What is the point of having a grievance redress mechanism (GRM) if no one knows about it? Can we really pat ourselves on the back as a GRM for not receiving complaints?
At the Independent Redress Mechanism (IRM) of the Green Climate Fund (GCF), we don’t treat the absence of complaints as a sure sign that the GCF is doing well to ensure that there are no negative impacts associated with its projects. While it may be the case that none of the GCF’s projects are having negative impacts, it may also be the case that affected people just don’t know how, and where to complain. It could also be that affected people know where and how to complain but for one reason or another, including poverty or intimidation, are unable to file a complaint.
This is why the IRM has an outreach mandate. It is the job of the IRM to ensure that potentially affected people know that they have the right to submit a complaint to the IRM or the grievance redress mechanism of an accredited entity, and that they know that their complaints will be taken seriously.
The IRM’s procedures make it as easy and as simple as possible for a person to complain. Very few requirements need to be met to submit a complaint. All that’s needed is that a person (or a group of persons, or a representative on their behalf) contact the IRM (through any means they can such as mail, email, a phone call, or through our website) and state that they have been negatively affected by a GCF project. There are some types of complaints such as those on procurement, fraud or corruption that we won’t take because those are dealt with by the Independent Integrity Unit.
In the last couple of months, the IRM has met with various civil society organisations (CSOs) and indigenous peoples (IP) groups to spread the word of the IRM. To capitalise on opportunities that don’t overextend the IRM’s budget, the IRM has met with CSOs and IP groups on the side-lines of various GCF events, including the Board meetings and the Global Programming Conference held in Songdo.
In September, the IRM’s Registrar and Case Officer travelled to Dhaka, Bangladesh for a two-day workshop for South Asian CSOs co-hosted by the IRM/GCF and a number of other International Accountability Mechanisms (IAMs) and CSOs. Topics covered included an introduction to the international financial institutions and their IAMs, how to find project information, CSO experiences in engaging with the IAMs, how to file complaints, and bilateral meetings with individual participants who were interested in speaking about specific cases or projects.
In recognition of IPs as a distinct stakeholder group with different interests and needs, the IRM’s Registrar and Case Officer also participated in the Asia Regional Workshop for the Implementation of the GCF’s Indigenous Peoples Policy in Bangkok, Thailand, organised by Tebtebba. This event underscored the importance of effective implementation of the GCF’s IP Policy, which was adopted by the GCF Board in 2018, and is widely recognised as one of the best IP Policies in the development financing space.

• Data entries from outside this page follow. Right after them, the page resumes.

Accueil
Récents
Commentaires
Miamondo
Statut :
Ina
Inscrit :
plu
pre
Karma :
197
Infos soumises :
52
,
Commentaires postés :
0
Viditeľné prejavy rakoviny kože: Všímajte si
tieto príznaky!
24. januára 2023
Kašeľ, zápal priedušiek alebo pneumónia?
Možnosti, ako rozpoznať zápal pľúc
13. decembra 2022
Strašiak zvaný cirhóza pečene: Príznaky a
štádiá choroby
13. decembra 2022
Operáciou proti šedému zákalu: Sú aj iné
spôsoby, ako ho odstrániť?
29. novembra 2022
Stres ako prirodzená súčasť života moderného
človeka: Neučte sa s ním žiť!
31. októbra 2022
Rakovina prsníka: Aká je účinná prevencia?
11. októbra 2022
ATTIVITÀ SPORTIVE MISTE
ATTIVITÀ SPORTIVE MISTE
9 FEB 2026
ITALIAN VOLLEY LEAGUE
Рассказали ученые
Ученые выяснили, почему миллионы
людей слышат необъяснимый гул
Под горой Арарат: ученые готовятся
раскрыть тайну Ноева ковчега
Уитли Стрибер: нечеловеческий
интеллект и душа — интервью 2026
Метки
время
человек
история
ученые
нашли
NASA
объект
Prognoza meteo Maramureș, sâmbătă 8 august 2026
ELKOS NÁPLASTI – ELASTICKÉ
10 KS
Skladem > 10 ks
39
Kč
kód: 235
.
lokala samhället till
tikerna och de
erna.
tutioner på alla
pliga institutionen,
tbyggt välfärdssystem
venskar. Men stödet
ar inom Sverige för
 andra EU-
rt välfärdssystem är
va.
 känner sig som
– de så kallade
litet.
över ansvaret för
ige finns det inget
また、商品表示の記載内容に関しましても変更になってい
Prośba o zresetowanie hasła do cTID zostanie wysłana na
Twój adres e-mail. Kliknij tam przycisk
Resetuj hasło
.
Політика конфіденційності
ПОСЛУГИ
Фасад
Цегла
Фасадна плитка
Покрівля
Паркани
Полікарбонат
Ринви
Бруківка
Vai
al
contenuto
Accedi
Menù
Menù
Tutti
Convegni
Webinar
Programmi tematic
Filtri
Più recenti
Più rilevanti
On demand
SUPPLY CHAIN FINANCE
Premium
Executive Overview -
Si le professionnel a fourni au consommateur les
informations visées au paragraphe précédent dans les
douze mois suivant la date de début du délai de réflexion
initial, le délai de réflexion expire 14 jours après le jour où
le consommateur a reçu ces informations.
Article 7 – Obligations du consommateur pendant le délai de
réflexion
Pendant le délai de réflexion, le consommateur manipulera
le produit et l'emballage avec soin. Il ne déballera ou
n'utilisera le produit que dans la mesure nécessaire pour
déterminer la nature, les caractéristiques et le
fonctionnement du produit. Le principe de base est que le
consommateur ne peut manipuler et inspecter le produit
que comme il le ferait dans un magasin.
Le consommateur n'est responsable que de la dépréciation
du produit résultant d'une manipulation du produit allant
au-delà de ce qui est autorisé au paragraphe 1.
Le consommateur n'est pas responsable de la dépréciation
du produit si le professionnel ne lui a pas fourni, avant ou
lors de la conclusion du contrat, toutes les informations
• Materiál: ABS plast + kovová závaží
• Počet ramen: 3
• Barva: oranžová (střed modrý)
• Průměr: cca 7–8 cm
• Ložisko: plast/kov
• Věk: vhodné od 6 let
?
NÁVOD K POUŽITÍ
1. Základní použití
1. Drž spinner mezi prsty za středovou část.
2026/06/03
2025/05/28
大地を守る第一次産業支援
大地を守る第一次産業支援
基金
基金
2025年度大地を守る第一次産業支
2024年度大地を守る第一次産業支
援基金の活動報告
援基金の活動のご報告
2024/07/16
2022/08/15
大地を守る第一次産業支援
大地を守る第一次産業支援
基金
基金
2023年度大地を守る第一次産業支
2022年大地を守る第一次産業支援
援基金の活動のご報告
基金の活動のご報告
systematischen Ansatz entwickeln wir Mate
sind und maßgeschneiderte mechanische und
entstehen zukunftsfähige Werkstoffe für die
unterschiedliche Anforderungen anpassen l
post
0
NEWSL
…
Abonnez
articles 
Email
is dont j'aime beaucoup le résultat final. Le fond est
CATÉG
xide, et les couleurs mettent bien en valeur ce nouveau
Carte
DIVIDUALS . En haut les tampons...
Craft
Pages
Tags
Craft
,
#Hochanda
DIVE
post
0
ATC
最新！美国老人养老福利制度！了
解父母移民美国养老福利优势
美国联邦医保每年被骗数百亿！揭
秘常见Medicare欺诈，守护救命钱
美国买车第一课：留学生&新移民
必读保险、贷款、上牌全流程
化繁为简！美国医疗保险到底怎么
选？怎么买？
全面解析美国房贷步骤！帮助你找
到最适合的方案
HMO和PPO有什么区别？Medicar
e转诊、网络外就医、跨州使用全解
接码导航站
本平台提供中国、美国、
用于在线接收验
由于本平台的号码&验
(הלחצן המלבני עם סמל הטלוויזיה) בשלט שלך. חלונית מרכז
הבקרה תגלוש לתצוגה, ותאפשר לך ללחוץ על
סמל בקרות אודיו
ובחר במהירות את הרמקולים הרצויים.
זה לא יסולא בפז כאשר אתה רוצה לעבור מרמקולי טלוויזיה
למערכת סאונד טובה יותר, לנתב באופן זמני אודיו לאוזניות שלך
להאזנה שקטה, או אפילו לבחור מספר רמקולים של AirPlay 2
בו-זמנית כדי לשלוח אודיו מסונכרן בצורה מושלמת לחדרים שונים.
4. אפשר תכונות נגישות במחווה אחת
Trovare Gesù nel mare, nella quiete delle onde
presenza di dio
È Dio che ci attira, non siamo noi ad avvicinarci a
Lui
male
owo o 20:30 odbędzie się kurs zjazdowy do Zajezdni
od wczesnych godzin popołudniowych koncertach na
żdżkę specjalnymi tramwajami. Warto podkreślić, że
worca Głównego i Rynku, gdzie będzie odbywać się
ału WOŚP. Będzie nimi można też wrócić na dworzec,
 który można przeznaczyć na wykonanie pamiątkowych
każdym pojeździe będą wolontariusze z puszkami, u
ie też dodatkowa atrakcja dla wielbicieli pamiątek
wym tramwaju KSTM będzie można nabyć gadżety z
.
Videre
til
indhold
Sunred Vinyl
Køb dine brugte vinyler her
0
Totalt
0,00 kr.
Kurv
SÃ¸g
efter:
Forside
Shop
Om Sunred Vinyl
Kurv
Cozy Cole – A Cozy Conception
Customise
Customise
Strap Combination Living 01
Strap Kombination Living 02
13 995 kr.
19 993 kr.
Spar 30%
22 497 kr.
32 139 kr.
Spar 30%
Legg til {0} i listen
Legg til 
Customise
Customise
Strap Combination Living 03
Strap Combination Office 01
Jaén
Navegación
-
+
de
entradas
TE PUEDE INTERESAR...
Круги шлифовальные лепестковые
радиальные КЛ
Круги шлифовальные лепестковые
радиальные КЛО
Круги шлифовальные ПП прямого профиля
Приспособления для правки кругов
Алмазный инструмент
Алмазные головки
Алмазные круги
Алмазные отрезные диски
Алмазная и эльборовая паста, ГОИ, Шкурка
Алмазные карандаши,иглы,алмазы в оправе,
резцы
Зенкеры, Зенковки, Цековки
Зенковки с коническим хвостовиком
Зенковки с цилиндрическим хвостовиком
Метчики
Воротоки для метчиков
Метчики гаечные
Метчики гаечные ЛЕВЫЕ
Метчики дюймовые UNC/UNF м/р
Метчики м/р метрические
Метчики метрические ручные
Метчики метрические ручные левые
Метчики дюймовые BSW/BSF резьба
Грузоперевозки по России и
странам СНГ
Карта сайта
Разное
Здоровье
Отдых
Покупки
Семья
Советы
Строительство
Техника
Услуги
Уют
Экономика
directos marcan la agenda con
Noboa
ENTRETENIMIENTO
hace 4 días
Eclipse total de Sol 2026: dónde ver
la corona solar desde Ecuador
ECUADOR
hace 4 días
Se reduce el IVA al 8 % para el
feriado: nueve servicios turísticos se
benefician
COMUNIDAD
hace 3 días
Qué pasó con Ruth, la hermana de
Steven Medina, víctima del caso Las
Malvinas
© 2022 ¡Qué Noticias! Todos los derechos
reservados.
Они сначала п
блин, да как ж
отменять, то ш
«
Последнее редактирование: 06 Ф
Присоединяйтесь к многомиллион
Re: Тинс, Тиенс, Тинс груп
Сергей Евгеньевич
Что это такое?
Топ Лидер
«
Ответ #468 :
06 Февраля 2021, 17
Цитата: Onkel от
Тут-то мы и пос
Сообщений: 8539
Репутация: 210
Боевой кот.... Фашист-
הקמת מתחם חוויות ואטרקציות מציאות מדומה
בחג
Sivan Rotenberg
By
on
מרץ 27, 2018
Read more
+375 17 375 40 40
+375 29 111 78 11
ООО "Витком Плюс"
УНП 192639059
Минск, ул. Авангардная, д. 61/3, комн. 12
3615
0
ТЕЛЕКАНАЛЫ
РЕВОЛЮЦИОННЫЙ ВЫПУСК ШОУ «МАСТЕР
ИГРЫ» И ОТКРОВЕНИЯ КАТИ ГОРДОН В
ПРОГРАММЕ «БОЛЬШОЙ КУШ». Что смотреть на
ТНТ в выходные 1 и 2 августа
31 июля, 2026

The IRM briefed IP representatives on its mandate, and how to access the IRM if IPs have specific complainants relating to GCF projects.
Capitalising on local opportunities, the Head of the IRM also spoke at the 12th Asia Human Rights Forum in Seoul, on a panel which considered opportunities for enhancing the effectiveness of non-state-based grievance mechanisms for business-related human rights abuses.
In addition to these in-person events, the IRM is constantly looking for ways to improve its communications strategy, to ensure that it is conducting outreach in the most effective way possible, and that it is targeting the widest possible net of potential complainants and civil society organisations that work closely with affected communities. To this end, the IRM will be consulting stakeholders on the upcoming revision of its communications strategy. Watch this space for continuous improvement and engagement, and please help us in spreading the word of the IRM!